Oil edges towards $111
Brent crude edged up towards $111 a barrel today after a four-day decline spurred by worries over a fragile global economy, with supply risks supporting prices as violence in the Middle East intensified.
Brent lost 4 per cent last week and may stretch losses to a second straight month in October amid global economic uncertainty. But growing violence in parts of the Middle East, which supplies a third of the world's oil, has helped counter concerns over weaker fuel demand.
Also supporting oil prices, along with a softer dollar versus the euro, are delays in the restart of both a major Canadian crude oil pipeline to the United States and the North Sea Buzzard oilfield.
Brent crude for December delivery had risen 0.5 per cent to $110.61 per barrel by 7.30am (Irish time), recovering from a session low of $109.47, its weakest since October 4th.
US oil was up 0.4 per cent at $90.47, also bouncing back from an intraday trough of $89.49.
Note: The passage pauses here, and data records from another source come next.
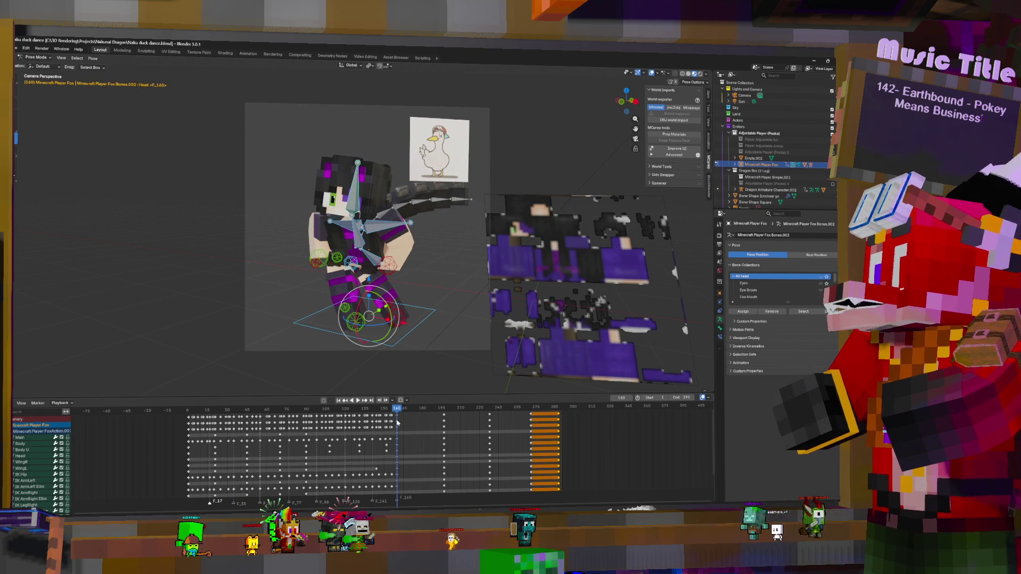
- Select the dance keys from frame 160 onward and duplicate them
left_click(397, 420)
key("bracketright")
key("g")
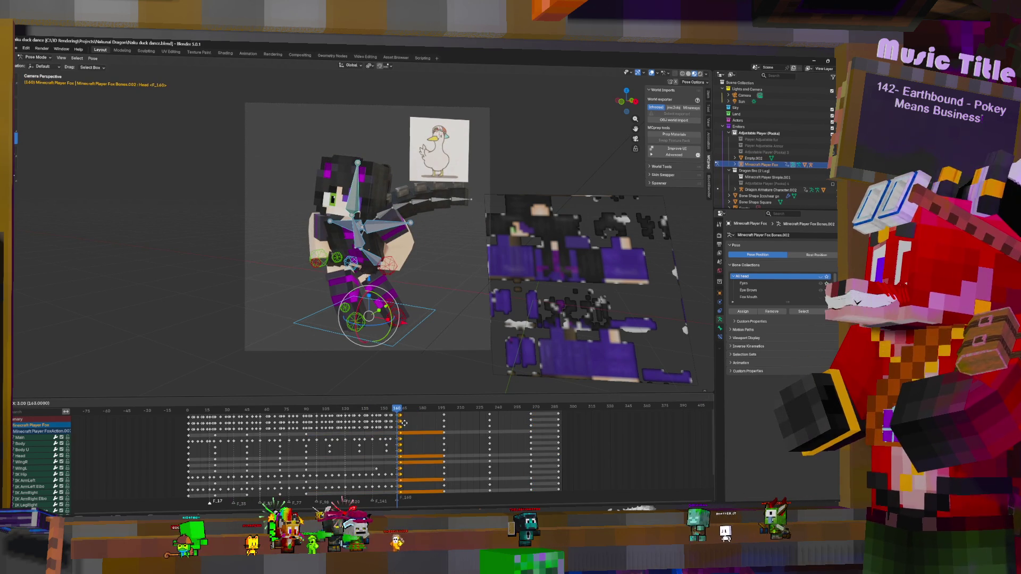
key("Escape")
- Replay the section between frames 162 and 198 to check its timing
key("space")
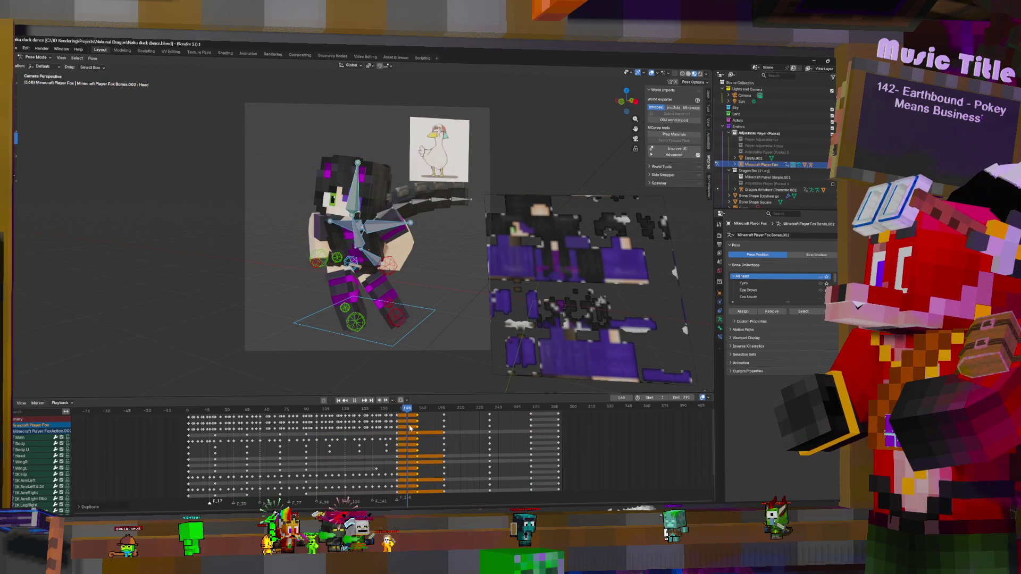
left_click_drag(423, 433, 417, 435)
key("space")
key("shift+ctrl+space")
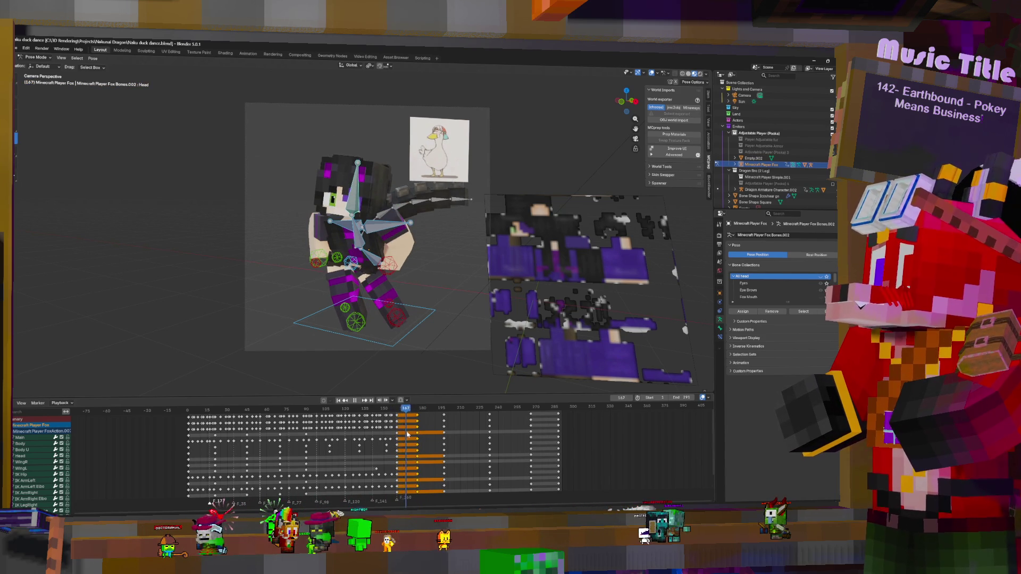
key("Escape")
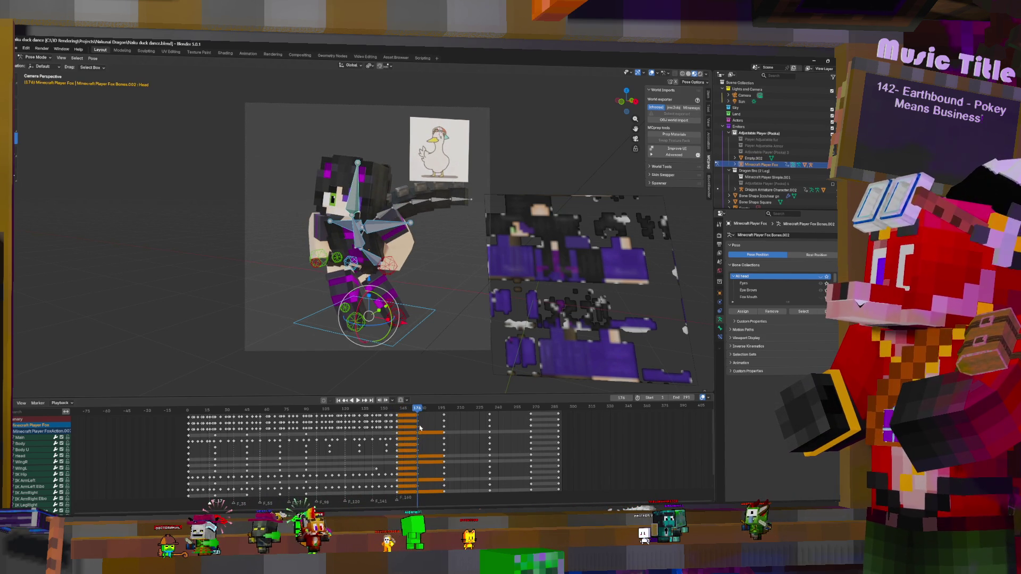
key("space")
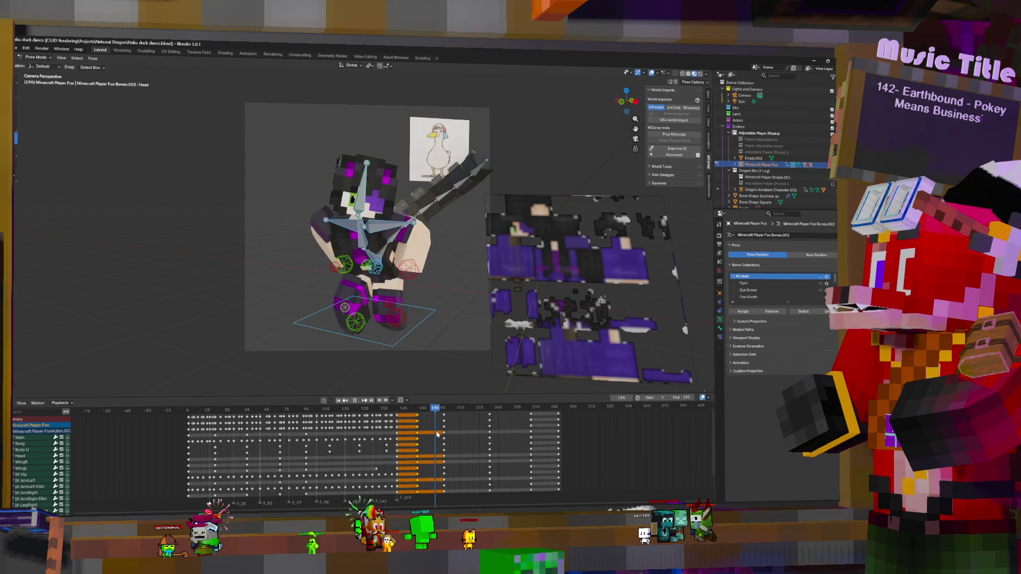
key("space")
Brent crude's premium to West Texas Intermediate futures, measured between December contracts, narrowed to around $20 from more than $24 last week, the widest in a year.
"We continue to have the same push and pull factors. The demand outlook remains weak, but geopolitics remains the wild card," said Victor Shum, managing director for downstream energy consulting at IHS Purvin and Gertz.
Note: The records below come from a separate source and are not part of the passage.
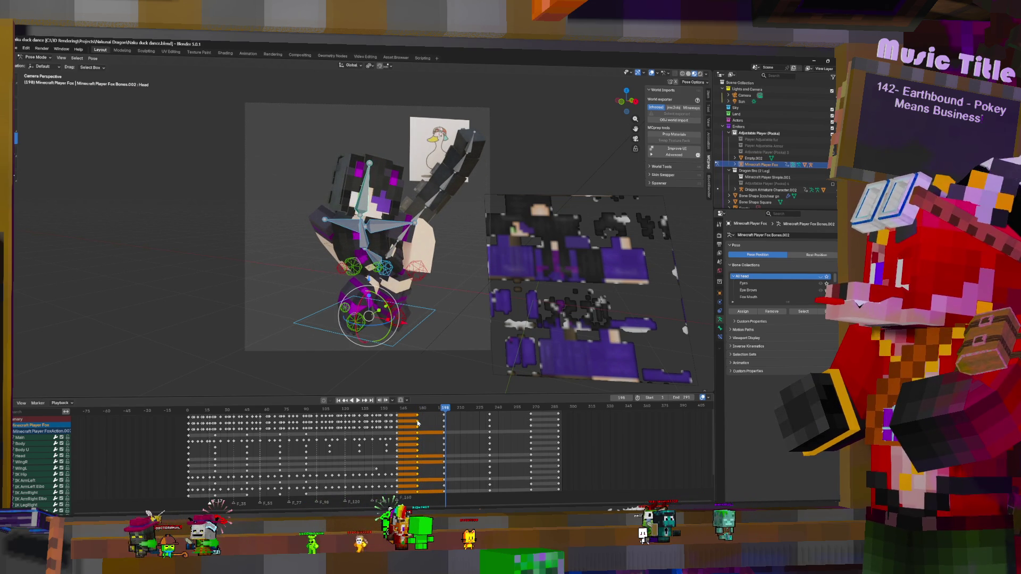
key("shift+ctrl+space")
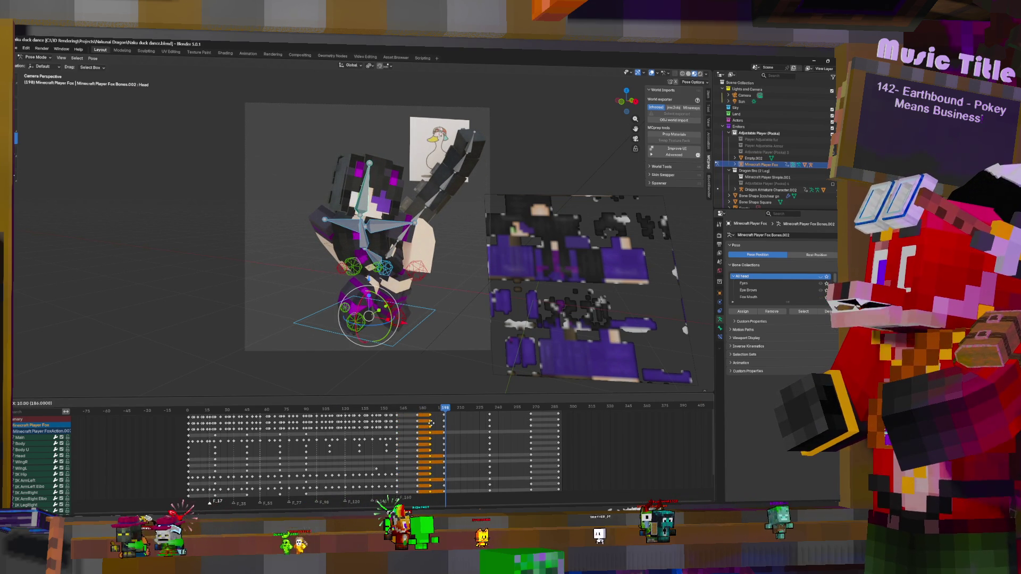
key("space")
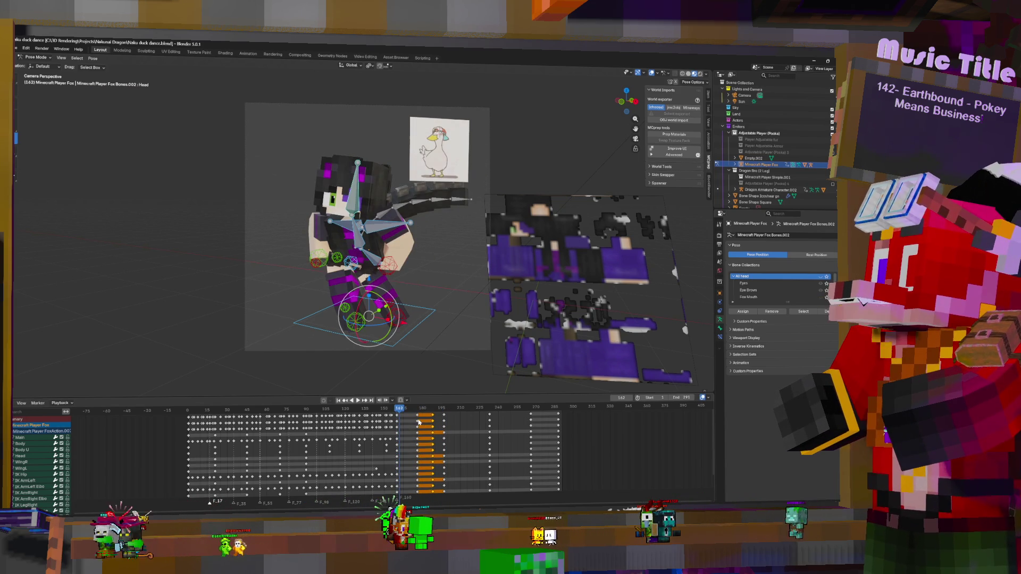
- Shift the selected keys three frames earlier and scrub to around frame 189
key("g")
Investors were also buying back oil after prices fell over the past four sessions, said Ken Hasegawa, commodity sales manager with Newedge in Tokyo.
Shum and Hasegawa agreed that weaker demand prospects should weigh on prices over the next two months given that top exporter Saudi Arabia has made good on its pledges to keep the oil market well supplied.
"There's no shortage at the moment. From a fundamental point of view, Brent should soften to around $100," said Hasegawa.
While recent employment and housing data from top oil user the United States have been relatively upbeat, the economy of China is, at best, on a tepid road to recovery, while Europe remains mired in a nagging debt crisis.
The Chinese economy could stage a feeble rebound in the fourth quarter on higher public infrastructure spending, although growth will remain lethargic through 2013, a Reuters poll of economists showed.
Tensions surrounding Syria continued to put oil investors on edge and support prices, with fears that the violence could spread to other nations in the Middle East.
The state funeral in Beirut of an assassinated Lebanese intelligence chief ended in violence yesterday as angry mourners broke away and tried to storm the offices of Prime Minister Najib Mikati, feeding into a growing political crisis in Lebanon linked to the civil war in neighbouring Syria.
The Middle East tensions, along with the possibility that China could apply some stimulus to boost its economy, may help oil prices rebound between now and the end of the year, said Ben Le Brun, market analyst at OptionsXpress in Sydney.
"I think those are going to be factors that largely should support oil prices going into Christmas. I'm looking for a trend up towards $120 for Brent and $100 for WTI," said Le Brun, also citing the positive impact of the ongoing bond-buying programme by the Federal Reserve to boost liquidity.